On Network Television, Bartlett had a recurring role as Defense Attorney Milton Schoenfeld on Law & Order SVU, where, among his clients were Margo Kidder and Henry Winkler. He also played 'Troy the Security Guard' in the series 'Ugly Betty'. He guest-starred in a three-episode story arc as Bond Attorney, Bernie Bucovitz, on the final season of The Good Wife.

Rob wrote and starred in the Public Television special, Rob Bartlett's Not For Profit T.V. Special, produced by Connecticut Public Television (CPTV), was nominated for five Emmy Awards and won for Best Writing and Best Entertainment Program.

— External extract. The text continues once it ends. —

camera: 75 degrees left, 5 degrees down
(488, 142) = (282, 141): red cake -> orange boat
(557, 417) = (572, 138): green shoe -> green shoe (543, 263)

He was one of the writers and performers of 'The Ruthless Spectator' Sketch Comedy Website, and 'Ruthless Spectator Presents', a sketch comedy series created from the website, on Amazon Prime Video.

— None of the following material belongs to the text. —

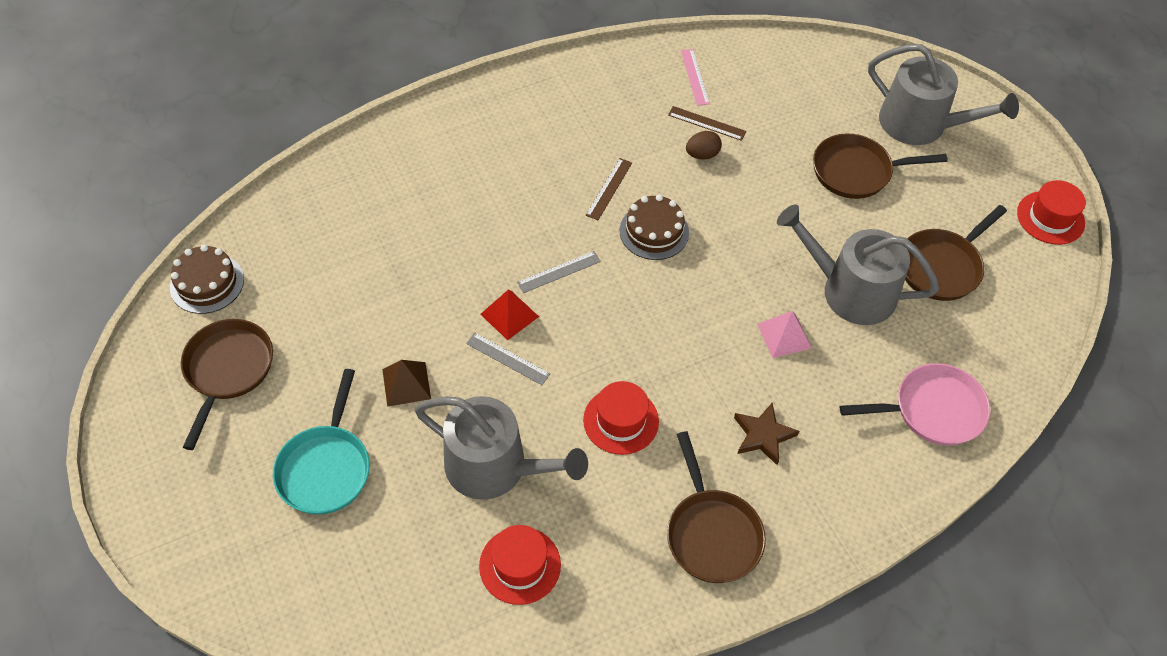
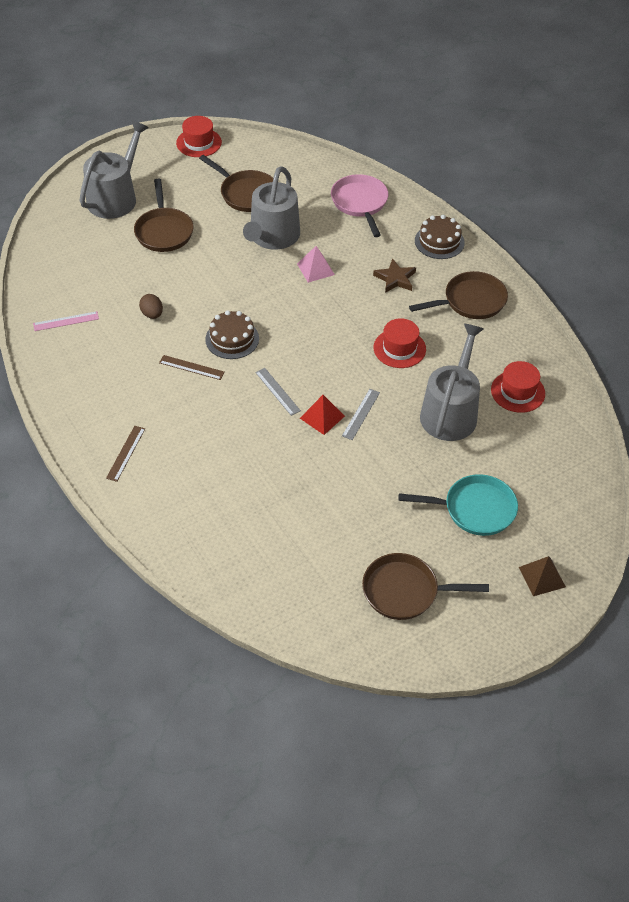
camera: 95 degrees left, 5 degrees down
(207, 283) = (322, 627): brown cake -> brown cake (439, 241)
(406, 384) = (394, 471): brown pyramid -> brown pyramid (542, 577)
(707, 123) = (118, 312): brown ruler -> brown ruler (125, 453)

He was co-writer and star of 'Dr. Mantis Insect Analyst', an animated short in which he voiced the character of 'Fred the Caterpillar'. 'Mantis' won many laurels on the Domestic and International Film Festival Circuits and won 'Best Animated Short' in the Nice Film Festival in 2018.

He was also the voice of Marty the Dog in the hit animated children's show Kenny the Shark.

His feature film roles include Table One, Spin the Bottle, voiced Boss Baker Bunny in the animated film "The Easter Egg Adventure", and portrayed Rick the Cantanierous Nightclub Owner in
'All in Time"

In 2011, Bartlett returned to Broadway in the revival of How to Succeed in Business Without Really Trying, starring Daniel Radcliffe. Bartlett played the dual roles of 'Twimble' and 'Wally Womper'. .

On the final season of Elementary in Summer 2019, Bartlett played the recurring character of 'Captain Bill Dwyer' in a 5-Episode Story Arc.

Bartlett continues to make appearances in venues throughout the United States.

He is an advocate, fundraiser, board member, and trustee of The Long Island Crohn's and Colitis Foundation. Both he and one of his sons suffer from Crohn's.

==Personal==
Bartlett attended Alfred University in New York State during the late '70s. He lives on Long Island with his wife Sharon and their three sons.